India’s National Wildlife Action Plan for 2017-2031

[ARTICLE]

15 years have passed since the last National Wildlife Action. In the earlier plans of 1978 and 2002, India’s wildlife policy underwent incremental changes, but climate change had yet to find a mention.

This changed on October 2, 2017, when the Union Ministry for Environment, Forest and Climate Change (MoEF) Harsh Vardhan released the latest National Wildlife Action Plan (NWAP) for 2017-2031 in New Delhi. The latest plan, whose full details are yet to be published on the MoEF website, includes seven conservation actions and 11 projects relating to climate change for the first time.

The minister released the new plan at the inauguration of the Global Wildlife Programme, a global partnership by the World Bank that aims to tackle the threat of illegal wildlife poaching. The third edition of the GWP, hosted in Delhi, saw 19 Asian nations meet on the issues of poaching such as that of tigers and rhinoceroses. Illegal poaching persists in India, but the country has made headway in places like Kaziranga – albeit through brutal means (poachers are shot on sight, and vigilantism is not uncommon).

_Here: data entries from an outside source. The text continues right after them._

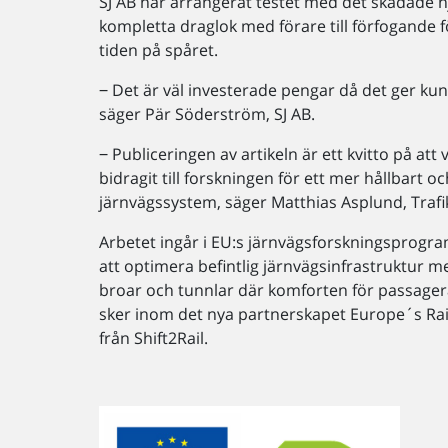
SJ AB har arrangerat testet med det skadade hj
kompletta draglok med förare till förfogande f
tiden på spåret.
‒ Det är väl investerade pengar då det ger kun
säger Pär Söderström, SJ AB.
‒ Publiceringen av artikeln är ett kvitto på att 
bidragit till forskningen för ett mer hållbart o
järnvägssystem, säger Matthias Asplund, Trafi
Arbetet ingår i EU:s järnvägsforskningsprogra
att optimera befintlig järnvägsinfrastruktur m
broar och tunnlar där komforten för passagera
sker inom det nya partnerskapet Europe´s Rai
från Shift2Rail.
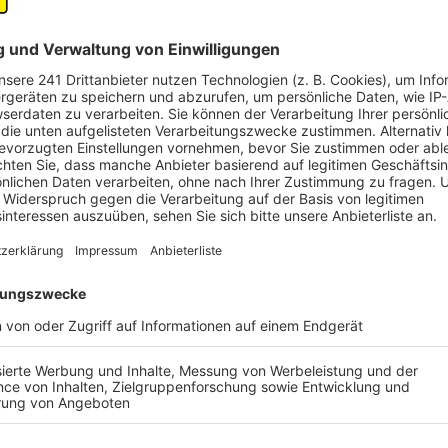
Einreisebeschränkungen:
Die Reiseanmeldung für a
Portal "Passenger Locator Form - Flight Information
Alltagsbeschränkungen:
Maskenpflicht herrscht auc
Innenräumen sowie in öffentlichen Verkehrsmitteln. 
einige Sonderregelungen wie etwa einen Gesundheitsf
Regel.
Was passiert bei einer Infektion:
Im Falle einer Cor
Quarantänepflicht sieben Tage.
Anzeige
Österreich
Anzeige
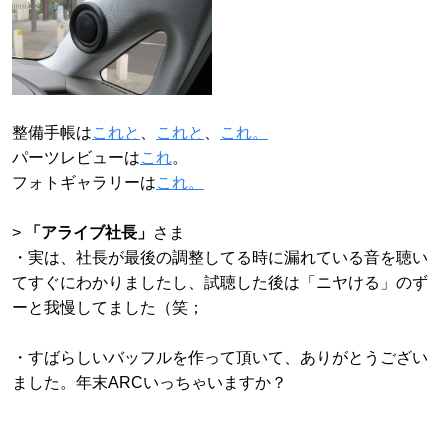
整備手帳は
これと
、
これと
、
これ。
パーツレビューは
これ
。
フォトギャラリーは
これ。
>
「アライブ社長」
さま
・実は、社長が最後の調整してる時に漏れている音を聴い
てすぐにわかりましたし、試聴した後は「ニヤける」のず
ーと我慢してました（笑；
・すばらしいバッフルを作って頂いて、ありがとうござい
ました。年末ARCいっちゃいますか？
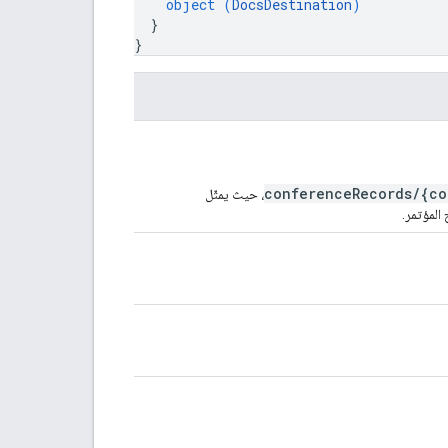
object (
DocsDestination
)
}
}
conferenceRecords/{co
، حيث يمثّل
لمؤتمر.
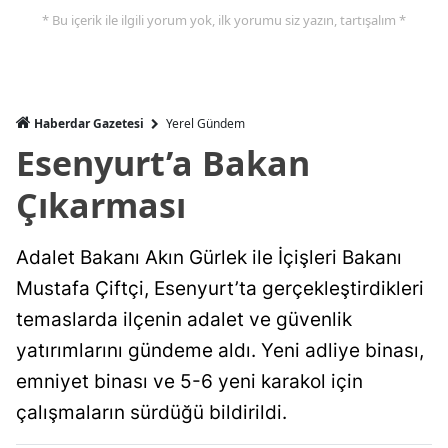
* Bu içerik ile ilgili yorum yok, ilk yorumu siz yazın, tartışalım *
Haberdar Gazetesi
Yerel Gündem
Esenyurt’a Bakan
Çıkarması
Adalet Bakanı Akın Gürlek ile İçişleri Bakanı
Mustafa Çiftçi, Esenyurt’ta gerçekleştirdikleri
temaslarda ilçenin adalet ve güvenlik
yatırımlarını gündeme aldı. Yeni adliye binası,
emniyet binası ve 5-6 yeni karakol için
çalışmaların sürdüğü bildirildi.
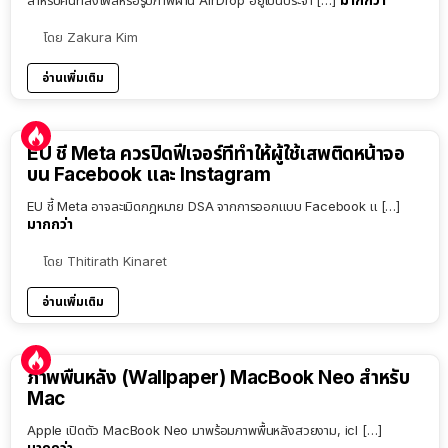
โดย
Zakura Kim
อ่านเพิ่มเติม
EU ชี้ Meta ควรปิดฟีเจอร์ที่ทำให้ผู้ใช้เสพติดหน้าจอ
บน Facebook และ Instagram
EU ชี้ Meta อาจละเมิดกฎหมาย DSA จากการออกแบบ Facebook แ […]
มากกว่า
โดย
Thitirath Kinaret
อ่านเพิ่มเติม
ภาพพื้นหลัง (Wallpaper) MacBook Neo สำหรับ
Mac
Apple เปิดตัว MacBook Neo มาพร้อมภาพพื้นหลังสวยงาม, icl […]
มากกว่า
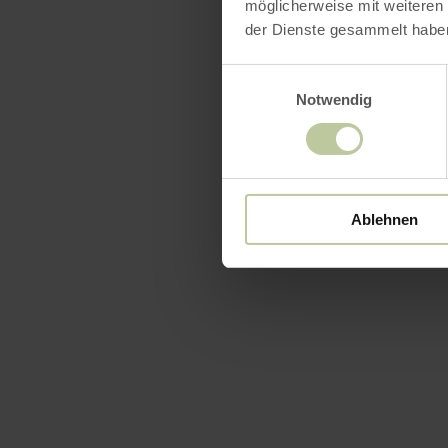
möglicherweise mit weiteren
der Dienste gesammelt habe
Downl
Einwilligungsauswahl
Notwendig
Openin
Ablehnen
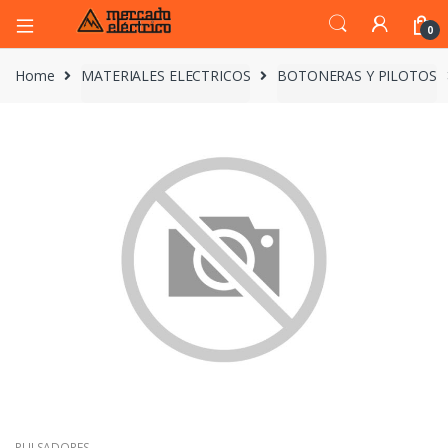
0
Home
MATERIALES ELECTRICOS
BOTONERAS Y PILOTOS
PULSADORES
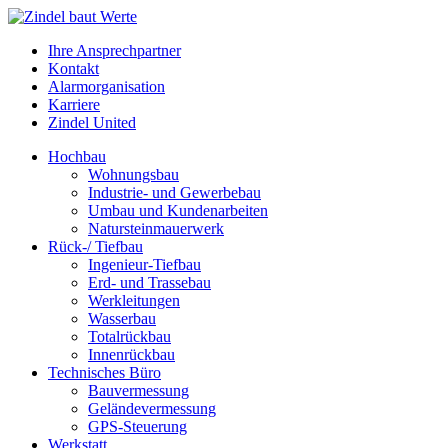
Ihre Ansprechpartner
Kontakt
Alarmorganisation
Karriere
Zindel United
Hochbau
Wohnungsbau
Industrie- und Gewerbebau
Umbau und Kundenarbeiten
Natursteinmauerwerk
Rück-/ Tiefbau
Ingenieur-Tiefbau
Erd- und Trassebau
Werkleitungen
Wasserbau
Totalrückbau
Innenrückbau
Technisches Büro
Bauvermessung
Geländevermessung
GPS-Steuerung
Werkstatt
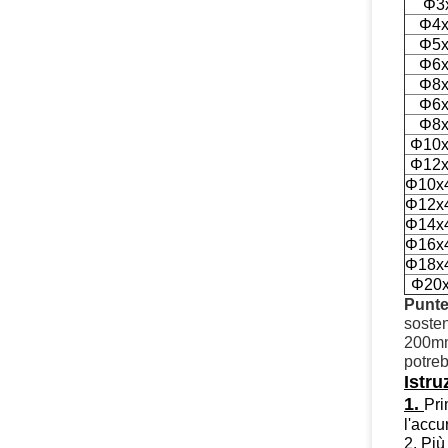
Φ3
Φ4x
Φ5x
Φ6x
Φ8x
Φ6x
Φ8x
Φ10x
Φ12x
Φ10x
Φ12x
Φ14x
Φ16x
Φ18x
Φ20x
Punte
soste
200mm,
potre
Istru
1.
Pri
l'accu
2. Più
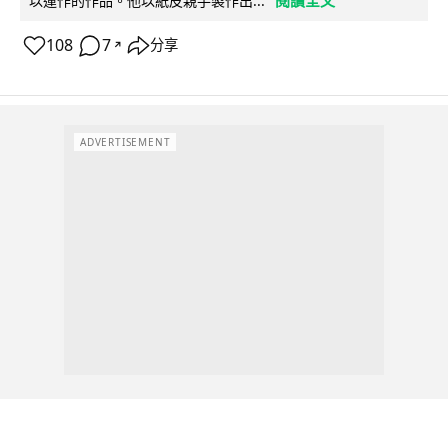
閱讀全文
以運作的作品。他以紙皮親手製作出...
108
7
分享
↗
ADVERTISEMENT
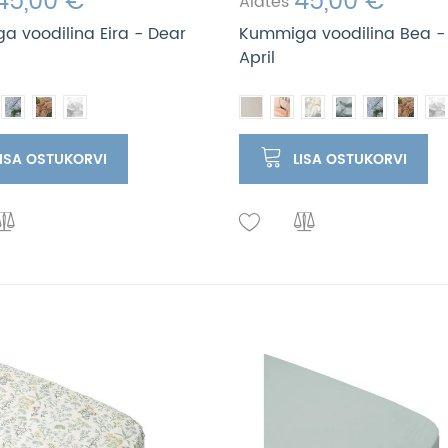
45,00 €
45,00 €
Alates
 voodilina Eira - Dear
Kummiga voodilina Bea -
April
LISA OSTUKORVI
LISA OSTUKORVI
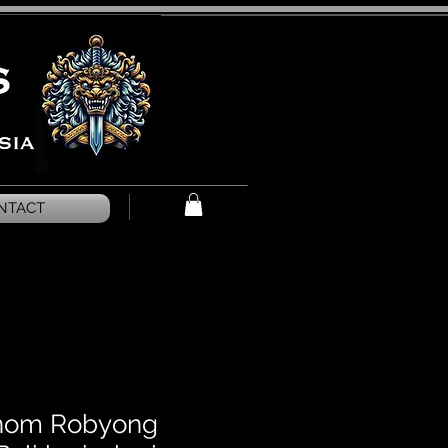
NTACT
inom Robyong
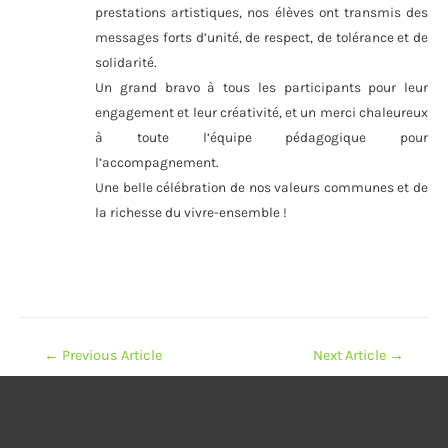
prestations artistiques, nos élèves ont transmis des
messages forts d’unité, de respect, de tolérance et de
solidarité.
Un grand bravo à tous les participants pour leur
engagement et leur créativité, et un merci chaleureux
à toute l’équipe pédagogique pour
l’accompagnement.
Une belle célébration de nos valeurs communes et de
la richesse du vivre-ensemble !
Navigation
←
Previous Article
Next Article
→
de
l’article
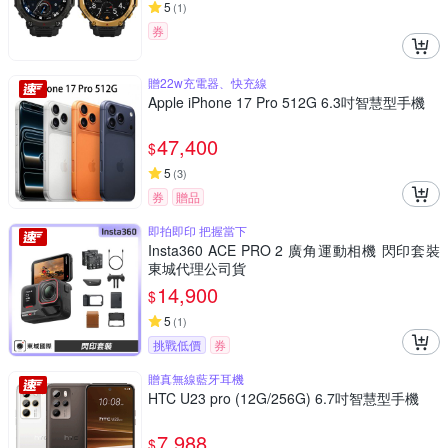
5
(
1
)
券
贈22w充電器、快充線
Apple iPhone 17 Pro 512G 6.3吋智慧型手機
47,400
$
5
(
3
)
券
贈品
即拍即印 把握當下
Insta360 ACE PRO 2 廣角運動相機 閃印套裝
東城代理公司貨
14,900
$
5
(
1
)
挑戰低價
券
贈真無線藍牙耳機
HTC U23 pro (12G/256G) 6.7吋智慧型手機
7,988
$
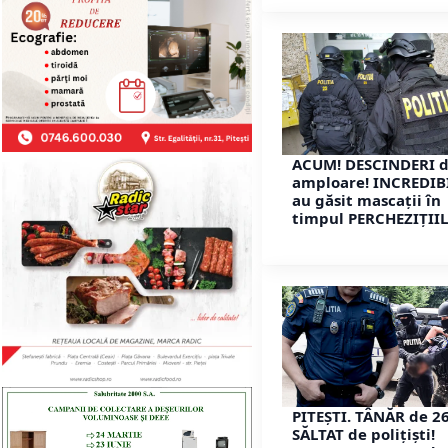
ACUM! DESCINDERI 
amploare! INCREDIB
au găsit mascații în
timpul PERCHEZIȚII
PITEȘTI. TÂNĂR de 26
SĂLTAT de polițiști!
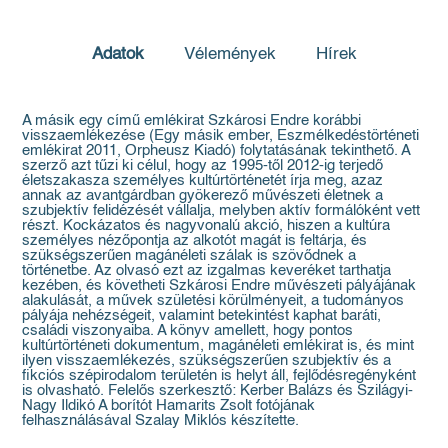
Adatok
Vélemények
Hírek
A másik egy című emlékirat Szkárosi Endre korábbi
visszaemlékezése (Egy másik ember, Eszmélkedéstörténeti
emlékirat 2011, Orpheusz Kiadó) folytatásának tekinthető. A
szerző azt tűzi ki célul, hogy az 1995-től 2012-ig terjedő
életszakasza személyes kultúrtörténetét írja meg, azaz
annak az avantgárdban gyökerező művészeti életnek a
szubjektív felidézését vállalja, melyben aktív formálóként vett
részt. Kockázatos és nagyvonalú akció, hiszen a kultúra
személyes nézőpontja az alkotót magát is feltárja, és
szükségszerűen magánéleti szálak is szövődnek a
történetbe. Az olvasó ezt az izgalmas keveréket tarthatja
kezében, és követheti Szkárosi Endre művészeti pályájának
alakulását, a művek születési körülményeit, a tudományos
pályája nehézségeit, valamint betekintést kaphat baráti,
családi viszonyaiba. A könyv amellett, hogy pontos
kultúrtörténeti dokumentum, magánéleti emlékirat is, és mint
ilyen visszaemlékezés, szükségszerűen szubjektív és a
fikciós szépirodalom területén is helyt áll, fejlődésregényként
is olvasható. Felelős szerkesztő: Kerber Balázs és Szilágyi-
Nagy Ildikó A borítót Hamarits Zsolt fotójának
felhasználásával Szalay Miklós készítette.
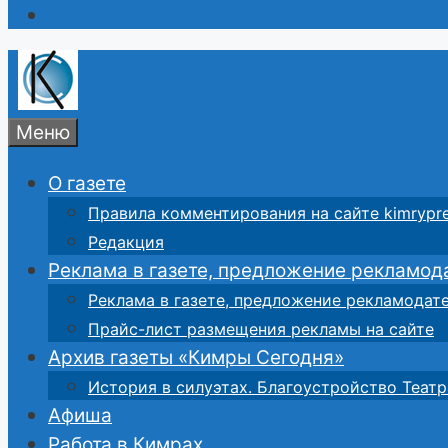
Меню
О газете
Правила комментирования на сайте kimrypre
Редакция
Реклама в газете, предложение рекламод
Реклама в газете, предложение рекламодат
Прайс-лист размещения рекламы на сайте
Архив газеты «Кимры Сегодня»
История в силуэтах. Благоустройство Театр
Афиша
Работа в Кимрах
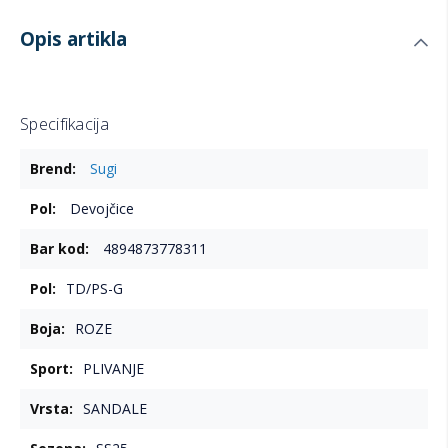
Opis artikla
Specifikacija
Više
Sugi
informacija
Devojčice
4894873778311
TD/PS-G
ROZE
PLIVANJE
SANDALE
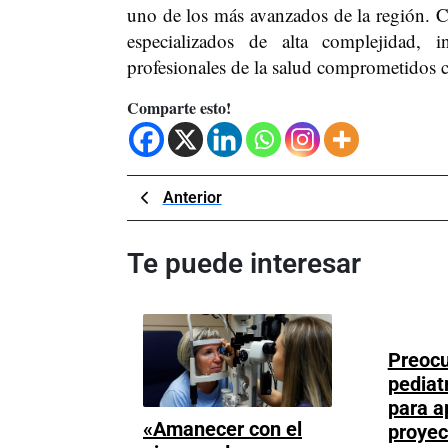
uno de los más avanzados de la región. Co
especializados de alta complejidad, 
profesionales de la salud comprometidos co
Comparte esto!
Navegación
Previous
Anterior
Post
de
Te puede interesar
entradas
Preoc
pediat
para a
«Amanecer con el
proyec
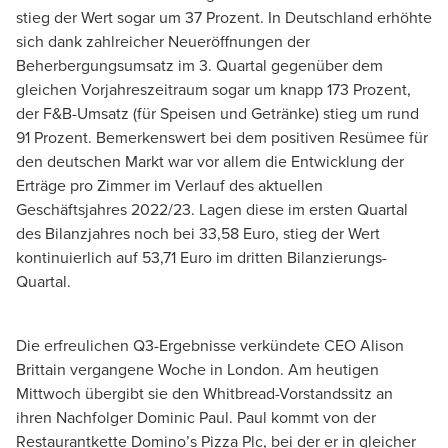
stieg der Wert sogar um 37 Prozent. In Deutschland erhöhte
sich dank zahlreicher Neueröffnungen der
Beherbergungsumsatz im 3. Quartal gegenüber dem
gleichen Vorjahreszeitraum sogar um knapp 173 Prozent,
der F&B-Umsatz (für Speisen und Getränke) stieg um rund
91 Prozent. Bemerkenswert bei dem positiven Resümee für
den deutschen Markt war vor allem die Entwicklung der
Erträge pro Zimmer im Verlauf des aktuellen
Geschäftsjahres 2022/23. Lagen diese im ersten Quartal
des Bilanzjahres noch bei 33,58 Euro, stieg der Wert
kontinuierlich auf 53,71 Euro im dritten Bilanzierungs-
Quartal.
Die erfreulichen Q3-Ergebnisse verkündete CEO Alison
Brittain vergangene Woche in London. Am heutigen
Mittwoch übergibt sie den Whitbread-Vorstandssitz an
ihren Nachfolger Dominic Paul. Paul kommt von der
Restaurantkette Domino’s Pizza Plc, bei der er in gleicher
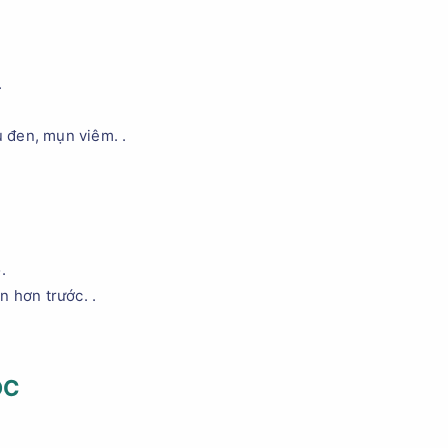
.
 đen, mụn viêm. .
.
n hơn trước. .
ỌC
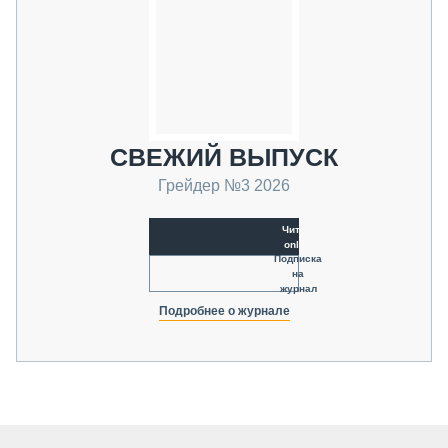
СВЕЖИЙ ВЫПУСК
Грейдер №3 2026
Читать
online
Подписка
на
журнал
Подробнее о журнале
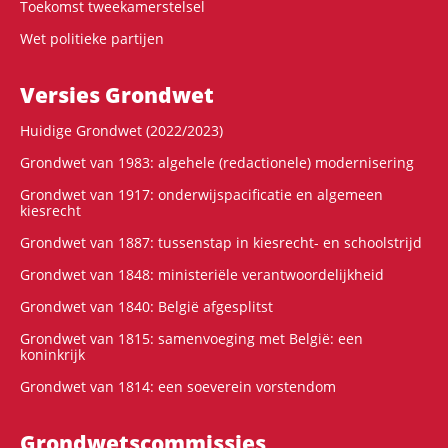
Toekomst tweekamerstelsel
Wet politieke partijen
Versies Grondwet
Huidige Grondwet (2022/2023)
Grondwet van 1983: algehele (redactionele) modernisering
Grondwet van 1917: onderwijspacificatie en algemeen
kiesrecht
Grondwet van 1887: tussenstap in kiesrecht- en schoolstrijd
Grondwet van 1848: ministeriële verantwoordelijkheid
Grondwet van 1840: België afgesplitst
Grondwet van 1815: samenvoeging met België: een
koninkrijk
Grondwet van 1814: een soeverein vorstendom
Grondwets­commissies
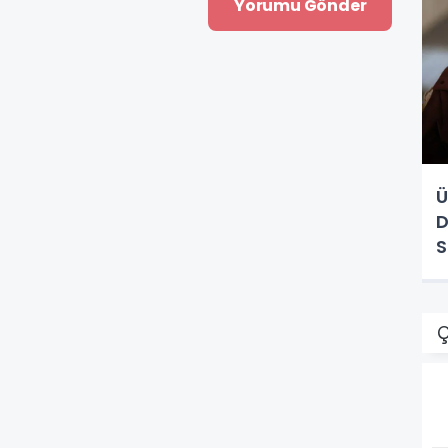
Ü
D
S
Ç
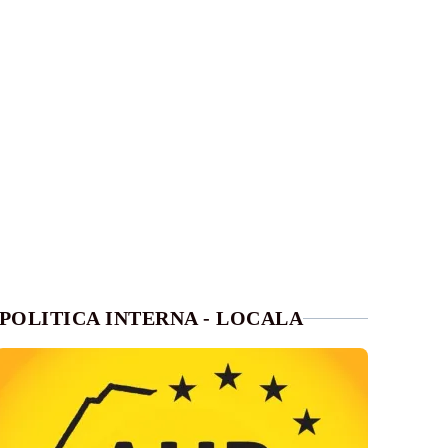
POLITICA INTERNA - LOCALA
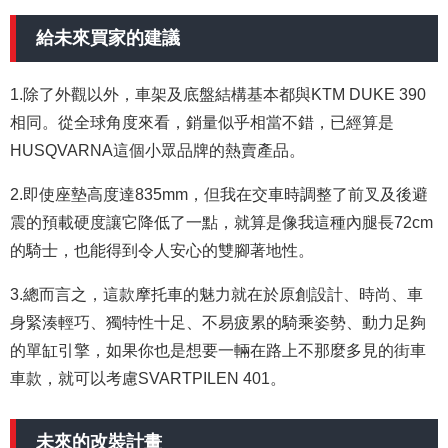
給未來買家的建議
1.除了外觀以外，車架及底盤結構基本都與KTM DUKE 390
相同。從全球角度來看，銷量似乎相當不錯，已經算是
HUSQVARNA這個小眾品牌的熱賣產品。
2.即使座墊高度達835mm，但我在交車時調整了前叉及後避
震的預載硬度讓它降低了一點，就算是像我這種內腿長72cm
的騎士，也能得到令人安心的雙腳著地性。
3.總而言之，這款摩托車的魅力就在於原創設計、時尚、車
身緊湊輕巧、獨特性十足、不易疲累的騎乘姿勢、動力足夠
的單缸引擎，如果你也是想要一輛在路上不那麼多見的街車
車款，就可以考慮SVARTPILEN 401。
未來的改裝計畫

At the programme, the Union Minister emphasized the use of modern technology to counter poachers and wildlife crimes. Such measures could include the increased use of Unmanned Aerial Drones to monitor wildlife populations – which have already been deployed by agencies like the National Tiger Conservation Authority and the Wildlife Institute of India (WII), Dehradun. The Kaziranga National Park has already made headway in using drones to track illegal poachers.